-- TEXT FOR ANALYSIS follows --
God’s perfect design for marriage includes two individuals who are complete APART FROM ONE ANOTHER. A complete me and a complete husband. Two lives that are complete in Christ. Two separate lives that are invested in growing in spiritual, emotional, and physical health.
As these two separate lives are separately receiving God’s love and pursuing relationship with Him and with others in community (the Body of Christ), there is an overflow of love and self that can be freely given in a marriage relationship, rather than the pressure that comes from looking to the other person to be complete.
After spending time investing in my relationship with God, myself, and community, I am finding that I have so much more to give to my husband. I am able to love from a place of fullness because I understand more and more God’s love for me and am daily being filled with “all of the fullness of God” (Ephesians 3:16).
-- TEXT FOR ANALYSIS concluded --
-- DATASET follows --
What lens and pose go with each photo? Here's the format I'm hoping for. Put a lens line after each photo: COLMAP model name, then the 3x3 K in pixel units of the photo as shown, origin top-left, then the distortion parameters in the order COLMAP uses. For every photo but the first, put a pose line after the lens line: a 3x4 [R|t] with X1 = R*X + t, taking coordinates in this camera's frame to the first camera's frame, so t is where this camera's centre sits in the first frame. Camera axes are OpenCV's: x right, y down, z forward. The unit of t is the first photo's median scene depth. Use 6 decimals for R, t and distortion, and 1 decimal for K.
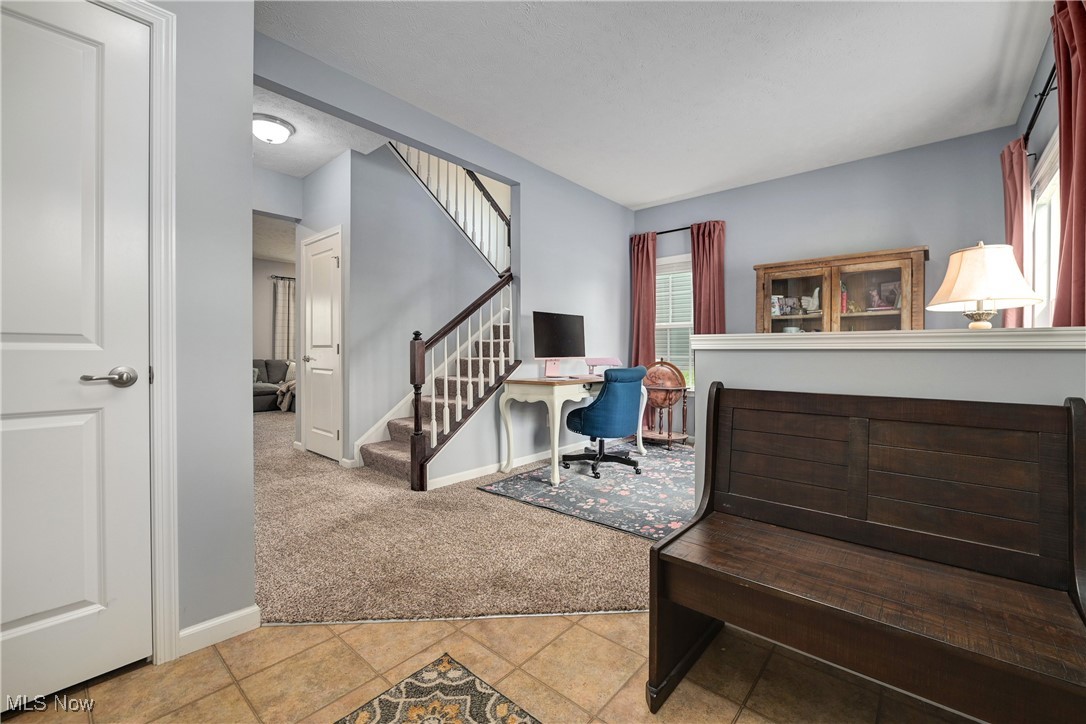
lens RADIAL K [[446.1, 0, 547.8], [0, 446.1, 358.0], [0, 0, 1]] dist [-0.013142, -0.000110]
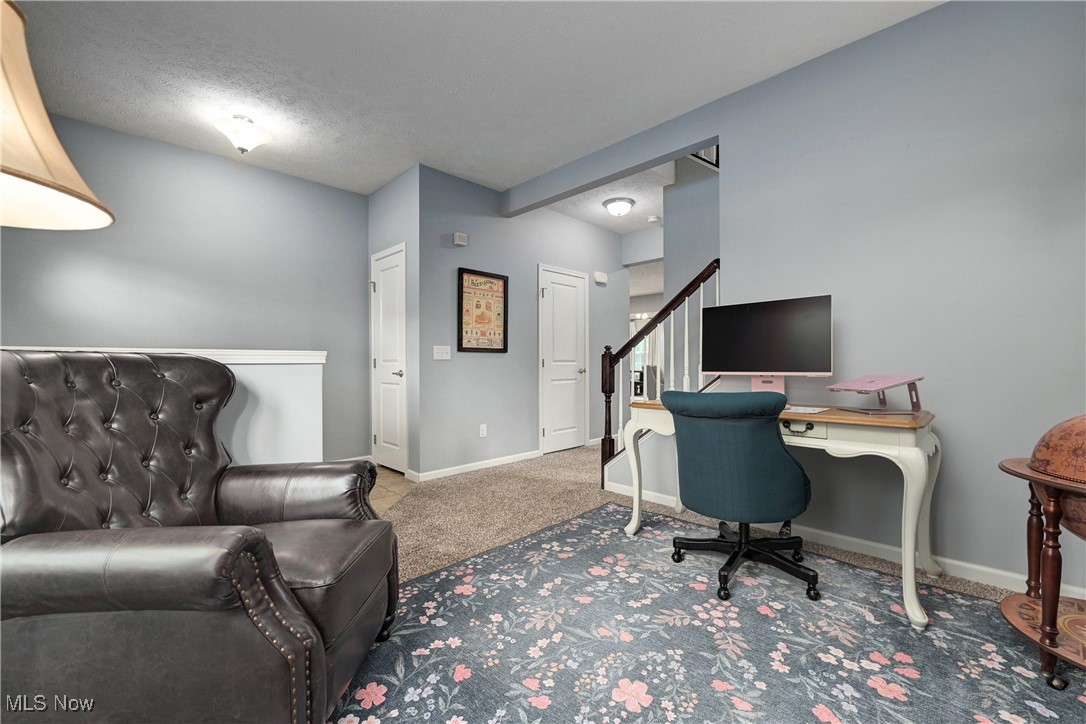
lens RADIAL K [[423.1, 0, 548.1], [0, 423.1, 362.7], [0, 0, 1]] dist [-0.000910, -0.000031]
pose [[-0.045688, -0.001369, -0.998955, 0.805211], [-0.006003, 0.999981, -0.001095, -0.015056], [0.998938, 0.005947, -0.045695, 0.930456]]
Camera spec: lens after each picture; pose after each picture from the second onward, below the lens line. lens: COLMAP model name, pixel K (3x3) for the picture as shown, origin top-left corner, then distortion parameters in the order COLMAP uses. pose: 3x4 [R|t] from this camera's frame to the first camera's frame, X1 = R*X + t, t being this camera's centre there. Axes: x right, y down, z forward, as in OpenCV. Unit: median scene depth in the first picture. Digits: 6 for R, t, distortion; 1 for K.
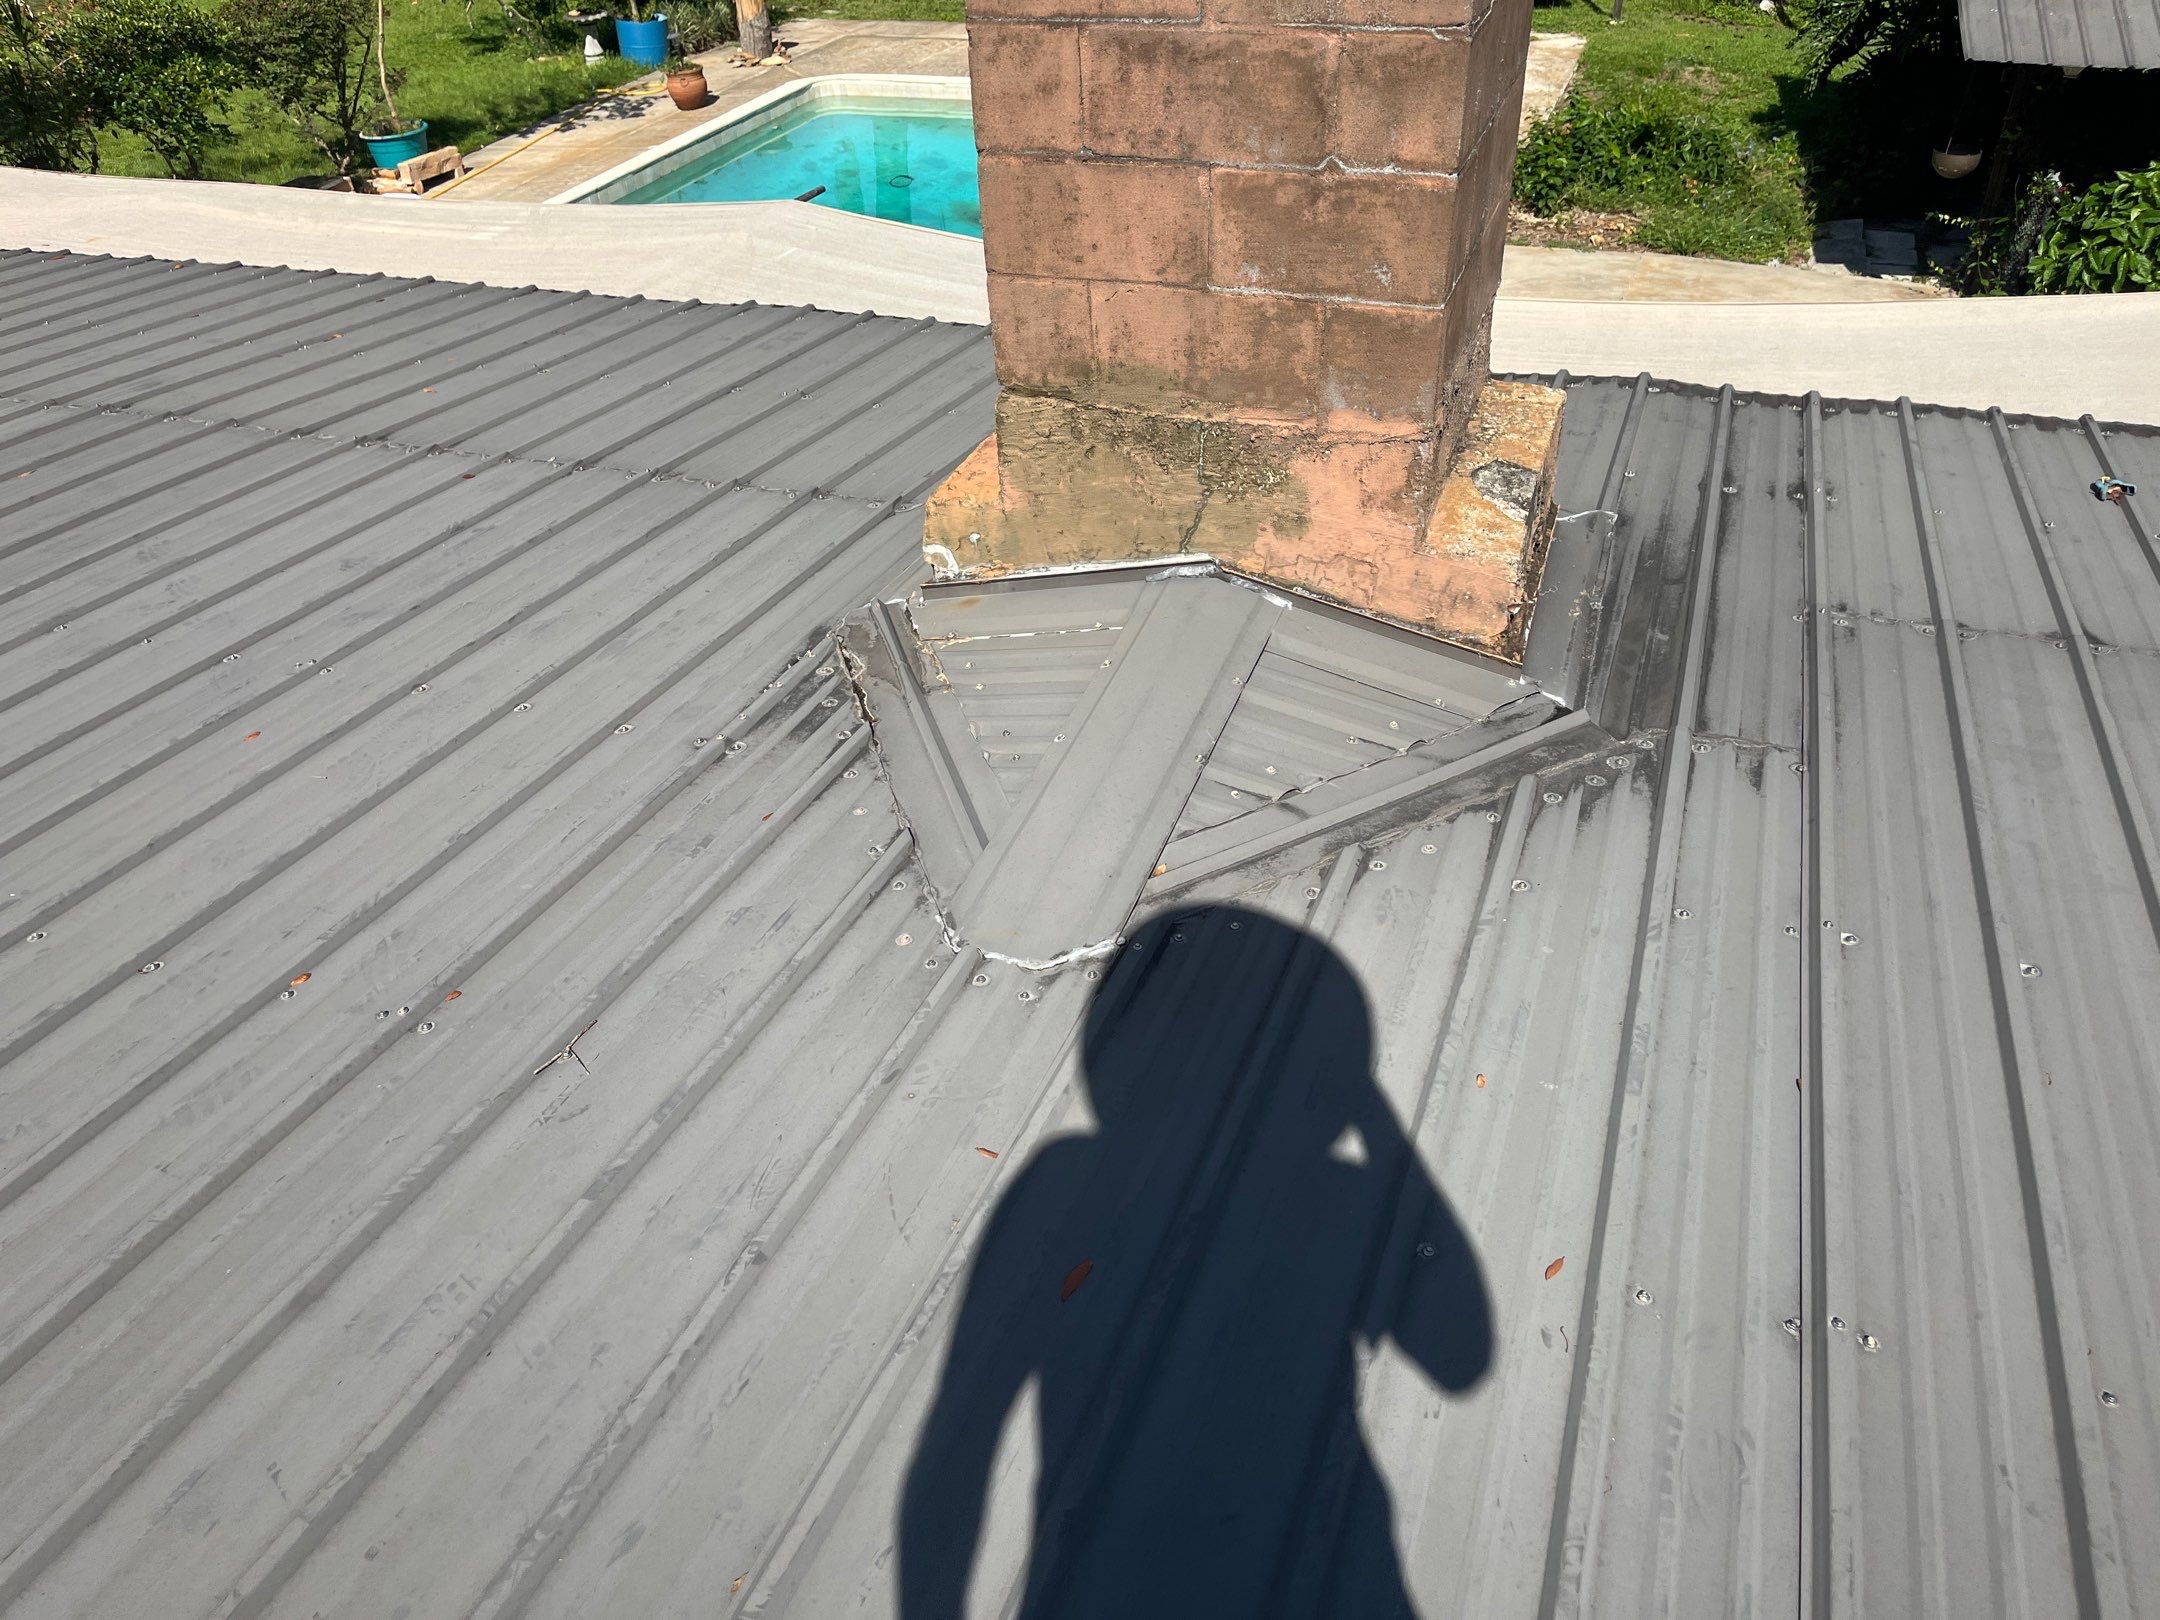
lens RADIAL K [[1611.9, 0, 1087.1], [0, 1611.9, 804.8], [0, 0, 1]] dist [0.064154, -0.083800]
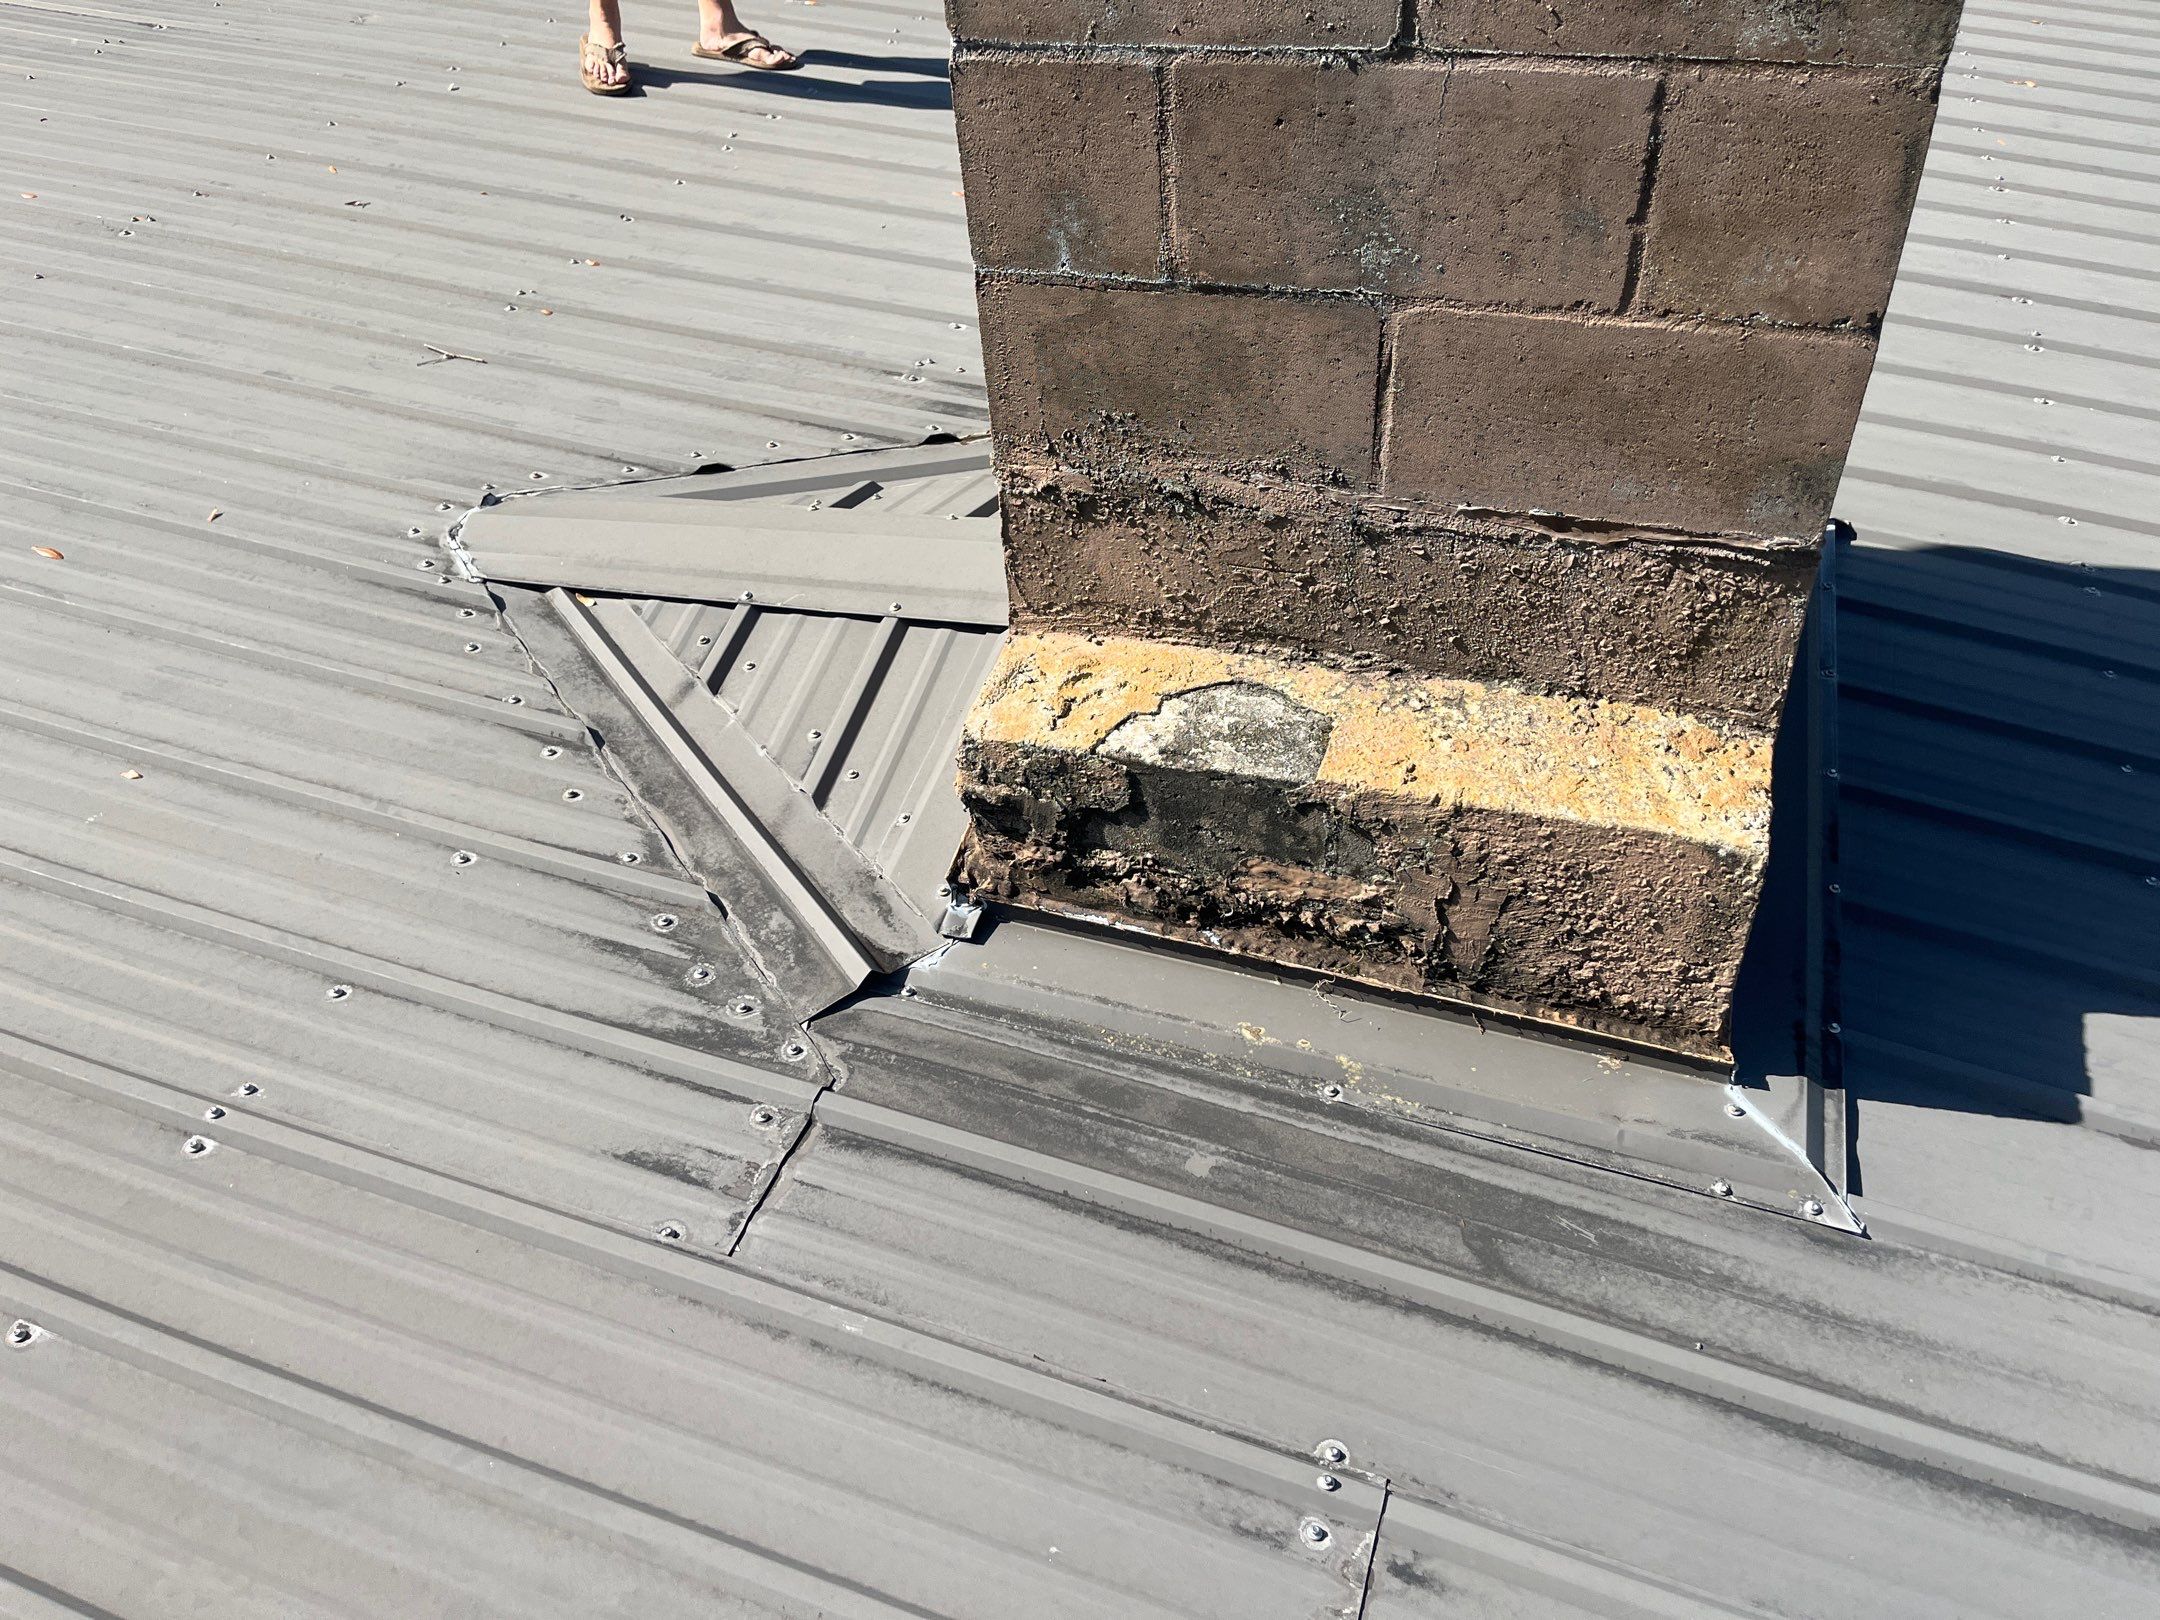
lens RADIAL K [[1611.9, 0, 1087.1], [0, 1611.9, 804.8], [0, 0, 1]] dist [0.064154, -0.083800]
pose [[0.025856, 0.669572, -0.742297, 0.774425], [-0.519559, 0.643379, 0.562247, -0.526516], [0.854043, 0.371130, 0.364517, 0.866058]]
-- DATASET concluded --
**TASK DESCRIPTION**: Repeat word for word the stretch of the passage on marriage that starts at the words "God’s perfect design" and stops after "to be complete.".

**WRITTEN RESPONSE**:
God’s perfect design for marriage includes two individuals who are complete APART FROM ONE ANOTHER. A complete me and a complete husband. Two lives that are complete in Christ. Two separate lives that are invested in growing in spiritual, emotional, and physical health.
As these two separate lives are separately receiving God’s love and pursuing relationship with Him and with others in community (the Body of Christ), there is an overflow of love and self that can be freely given in a marriage relationship, rather than the pressure that comes from looking to the other person to be complete.